We then examine serum levels of leptin and T4 during late neonatal development. At postnatal day 14 (P14), serum leptin was markedly reduced in EF mice compared to NF mice ( Figure 10A ). The lower leptin in EF mice was comparable to that in their T3-overexposed fathers (Dio3-/- males) at the same age, while the higher leptin levels in NF mice were similar to those in genetically intact Dio3+/+ mice ( Figure 10A ). At P20, serum levels were significantly higher in EF mice than in NF mice ( Figure 10A ), suggesting a pronounced disruption in serum leptin ontogeny in EF animals. At P14, we observed no differences in serum adiponectin between EF and NF mice, and values were similar to those in Dio3+/+ animals ( Figure 10B ). Similarly, EF, NF and Dio3+/+ mice showed comparable levels of serum T4 at P14, while values at this age for Dio3+/+ mice were markedly suppressed ( Figure 10C ).

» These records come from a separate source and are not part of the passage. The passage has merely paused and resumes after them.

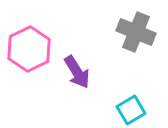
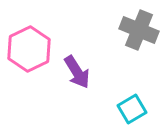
gray cross: moved 3 px right, 2 px up
cyan square: moved 1 px right, 1 px up
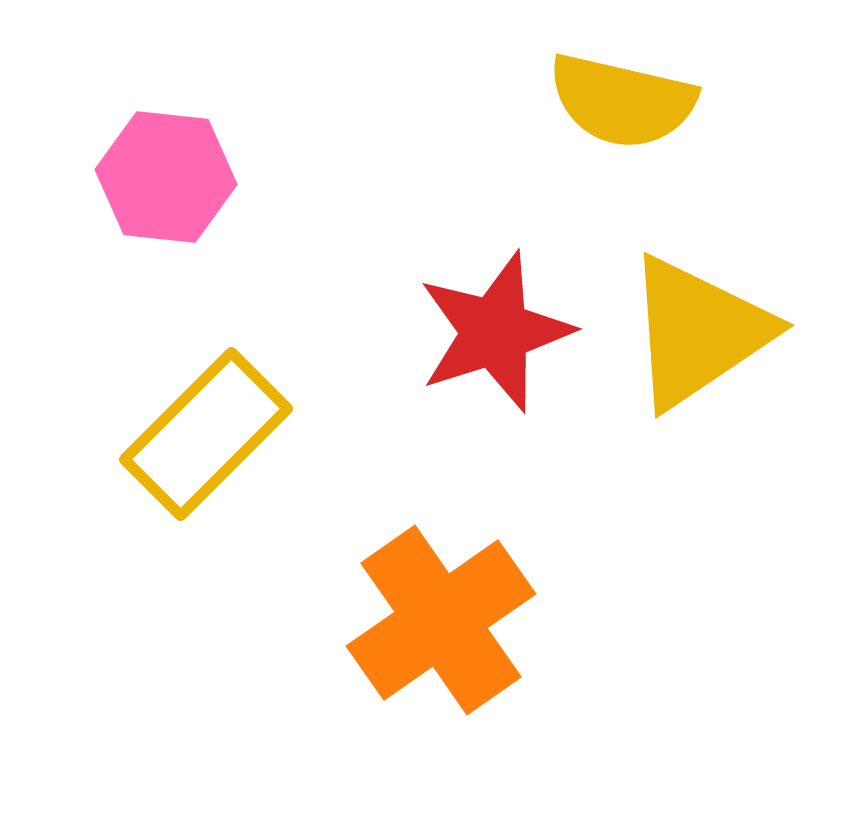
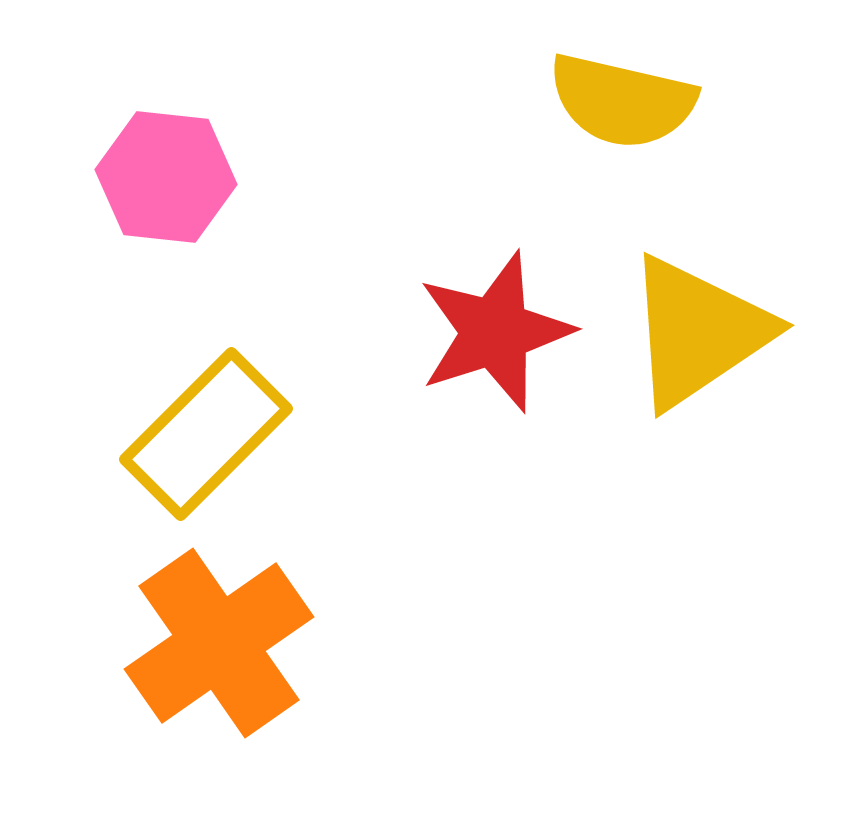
orange cross: moved 222 px left, 23 px down
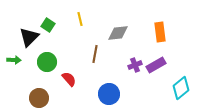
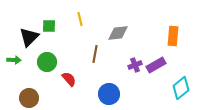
green square: moved 1 px right, 1 px down; rotated 32 degrees counterclockwise
orange rectangle: moved 13 px right, 4 px down; rotated 12 degrees clockwise
brown circle: moved 10 px left
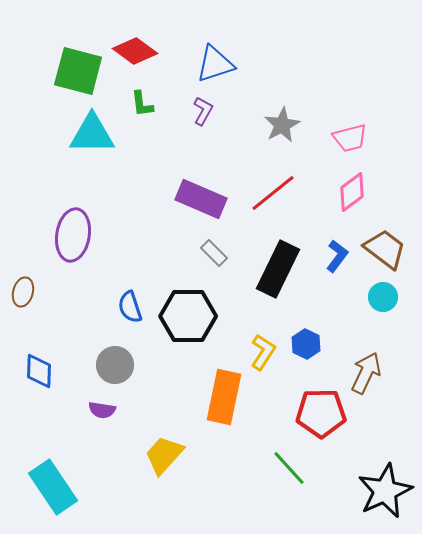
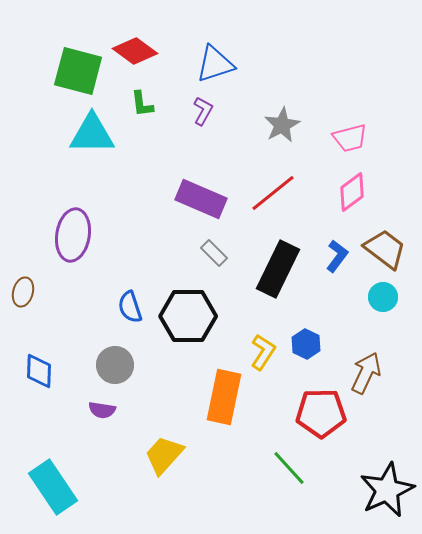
black star: moved 2 px right, 1 px up
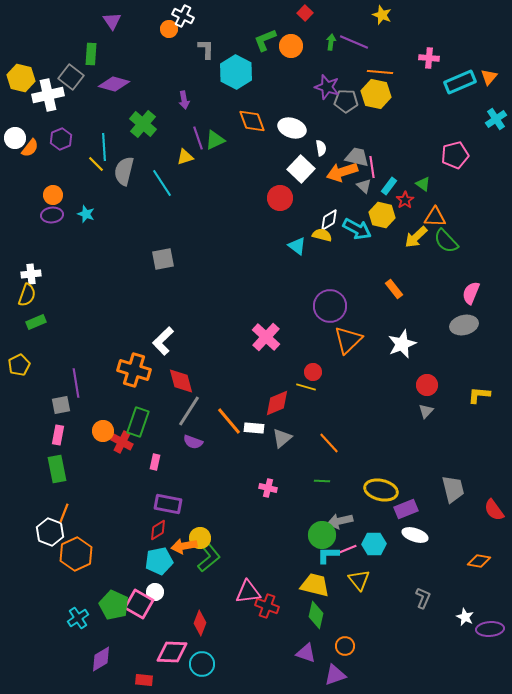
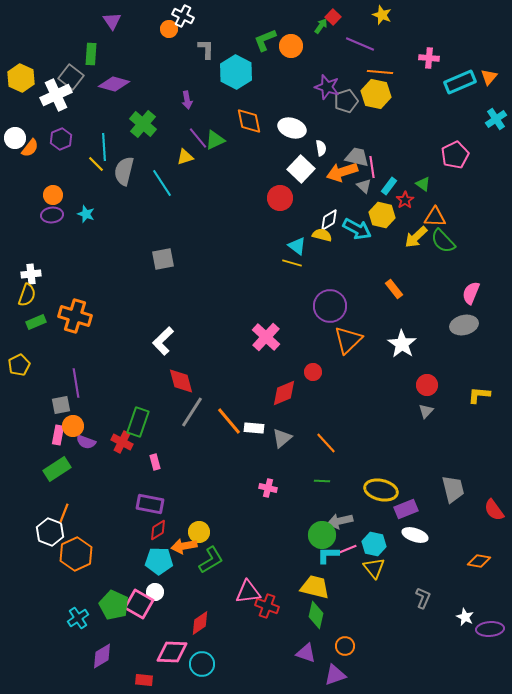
red square at (305, 13): moved 28 px right, 4 px down
green arrow at (331, 42): moved 10 px left, 16 px up; rotated 28 degrees clockwise
purple line at (354, 42): moved 6 px right, 2 px down
yellow hexagon at (21, 78): rotated 12 degrees clockwise
white cross at (48, 95): moved 8 px right; rotated 12 degrees counterclockwise
purple arrow at (184, 100): moved 3 px right
gray pentagon at (346, 101): rotated 20 degrees counterclockwise
orange diamond at (252, 121): moved 3 px left; rotated 8 degrees clockwise
purple line at (198, 138): rotated 20 degrees counterclockwise
pink pentagon at (455, 155): rotated 12 degrees counterclockwise
green semicircle at (446, 241): moved 3 px left
white star at (402, 344): rotated 16 degrees counterclockwise
orange cross at (134, 370): moved 59 px left, 54 px up
yellow line at (306, 387): moved 14 px left, 124 px up
red diamond at (277, 403): moved 7 px right, 10 px up
gray line at (189, 411): moved 3 px right, 1 px down
orange circle at (103, 431): moved 30 px left, 5 px up
purple semicircle at (193, 442): moved 107 px left
orange line at (329, 443): moved 3 px left
pink rectangle at (155, 462): rotated 28 degrees counterclockwise
green rectangle at (57, 469): rotated 68 degrees clockwise
purple rectangle at (168, 504): moved 18 px left
yellow circle at (200, 538): moved 1 px left, 6 px up
cyan hexagon at (374, 544): rotated 15 degrees clockwise
green L-shape at (209, 558): moved 2 px right, 2 px down; rotated 8 degrees clockwise
cyan pentagon at (159, 561): rotated 12 degrees clockwise
yellow triangle at (359, 580): moved 15 px right, 12 px up
yellow trapezoid at (315, 585): moved 2 px down
red diamond at (200, 623): rotated 35 degrees clockwise
purple diamond at (101, 659): moved 1 px right, 3 px up
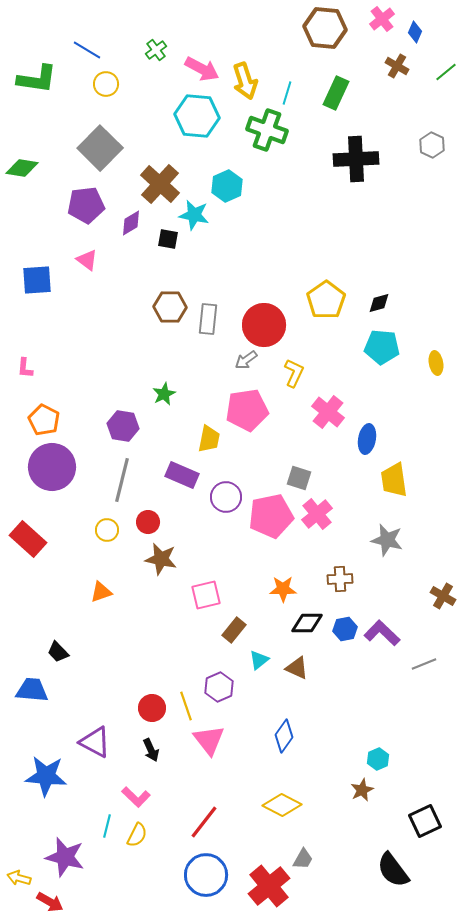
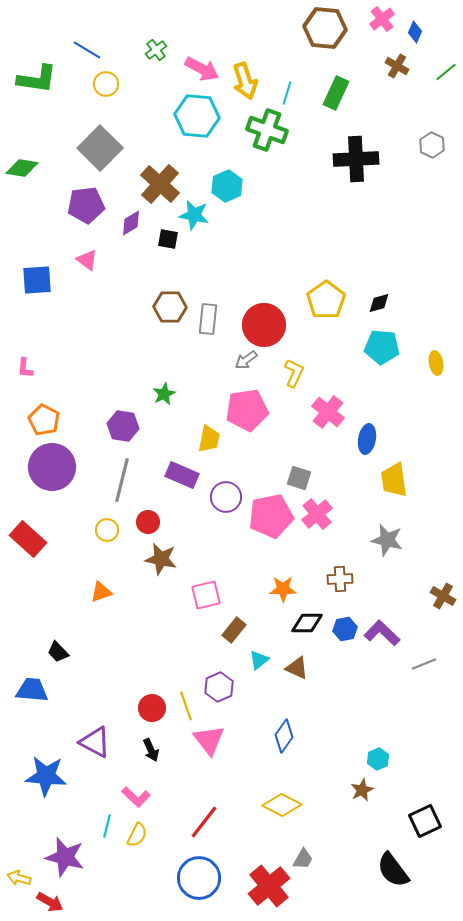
blue circle at (206, 875): moved 7 px left, 3 px down
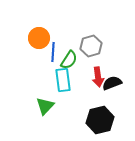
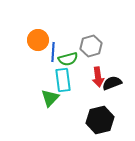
orange circle: moved 1 px left, 2 px down
green semicircle: moved 1 px left, 1 px up; rotated 42 degrees clockwise
green triangle: moved 5 px right, 8 px up
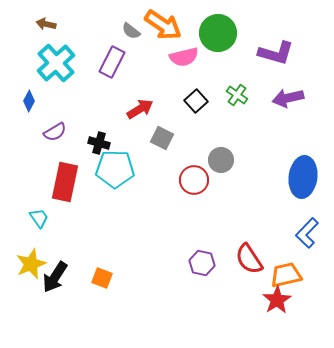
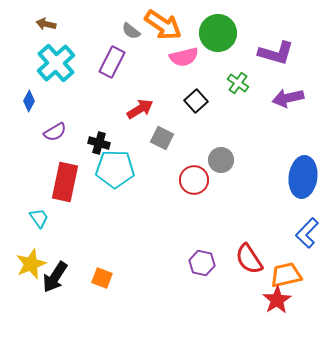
green cross: moved 1 px right, 12 px up
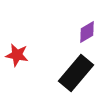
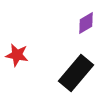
purple diamond: moved 1 px left, 9 px up
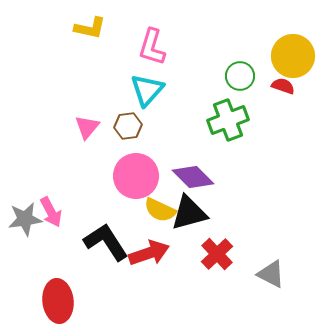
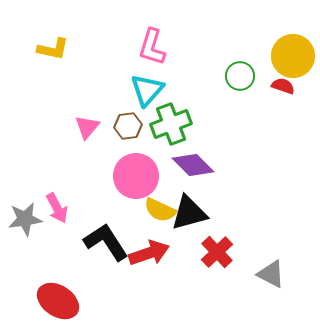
yellow L-shape: moved 37 px left, 21 px down
green cross: moved 57 px left, 4 px down
purple diamond: moved 12 px up
pink arrow: moved 6 px right, 4 px up
red cross: moved 2 px up
red ellipse: rotated 51 degrees counterclockwise
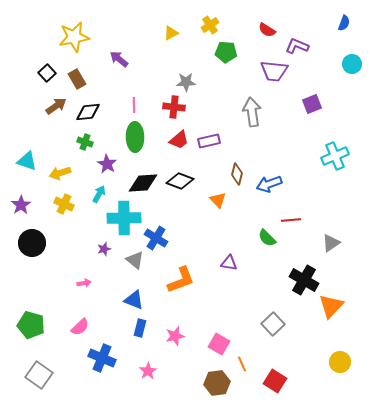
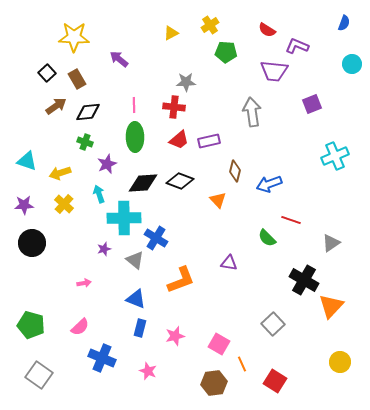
yellow star at (74, 37): rotated 12 degrees clockwise
purple star at (107, 164): rotated 18 degrees clockwise
brown diamond at (237, 174): moved 2 px left, 3 px up
cyan arrow at (99, 194): rotated 48 degrees counterclockwise
yellow cross at (64, 204): rotated 18 degrees clockwise
purple star at (21, 205): moved 3 px right; rotated 30 degrees clockwise
red line at (291, 220): rotated 24 degrees clockwise
blue triangle at (134, 300): moved 2 px right, 1 px up
pink star at (148, 371): rotated 18 degrees counterclockwise
brown hexagon at (217, 383): moved 3 px left
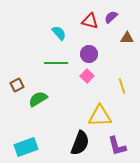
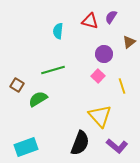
purple semicircle: rotated 16 degrees counterclockwise
cyan semicircle: moved 1 px left, 2 px up; rotated 133 degrees counterclockwise
brown triangle: moved 2 px right, 4 px down; rotated 40 degrees counterclockwise
purple circle: moved 15 px right
green line: moved 3 px left, 7 px down; rotated 15 degrees counterclockwise
pink square: moved 11 px right
brown square: rotated 32 degrees counterclockwise
yellow triangle: rotated 50 degrees clockwise
purple L-shape: rotated 35 degrees counterclockwise
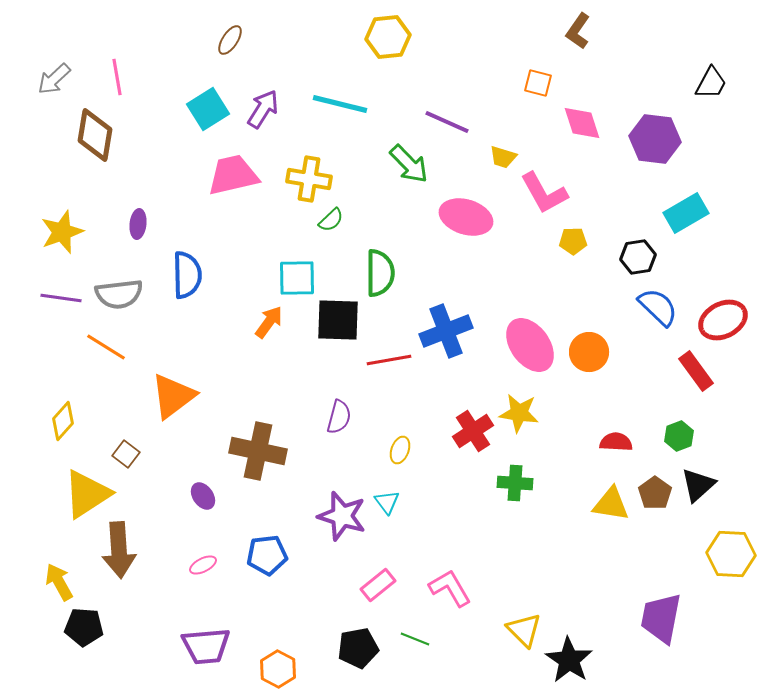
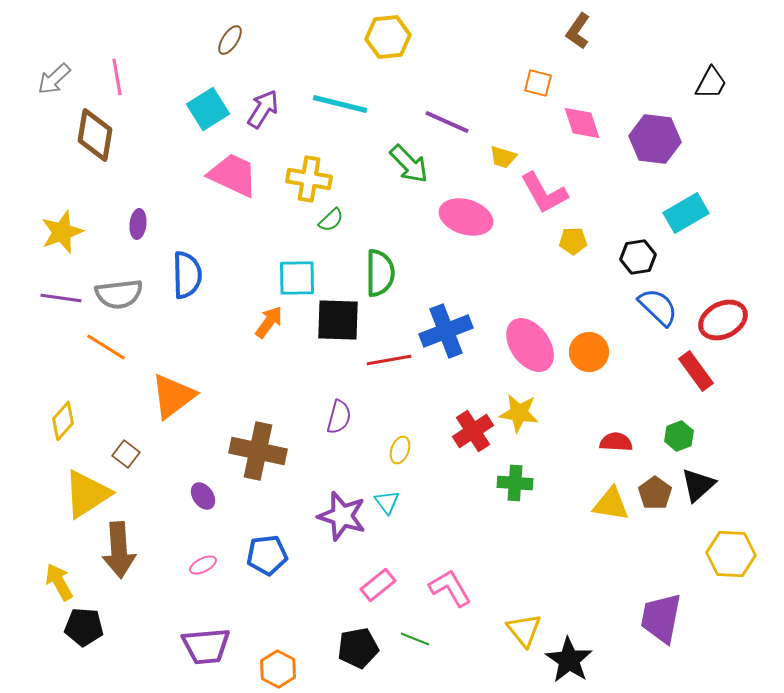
pink trapezoid at (233, 175): rotated 38 degrees clockwise
yellow triangle at (524, 630): rotated 6 degrees clockwise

Interestingly, using the same experimental design with animals on a 50/50 mixed genetic background (129/SvJ with C57BL/6J, see Methods), we observed that both EF and NF mice have reduced serum T4 compared to Dio3+/+ mice at P4 ( Figure 10D ). By P15, we still observed lower serum T4 in EF and NF mice compared to Dio3+/+ values, but there was a pronounced divergence in serum T4 between EF and NF mice, with the latter trending higher and closer to Dio3+/+ values, while T4 in EF mice remained strongly suppressed, with values comparable to those in Dio3-/- mice ( Figure 10D ).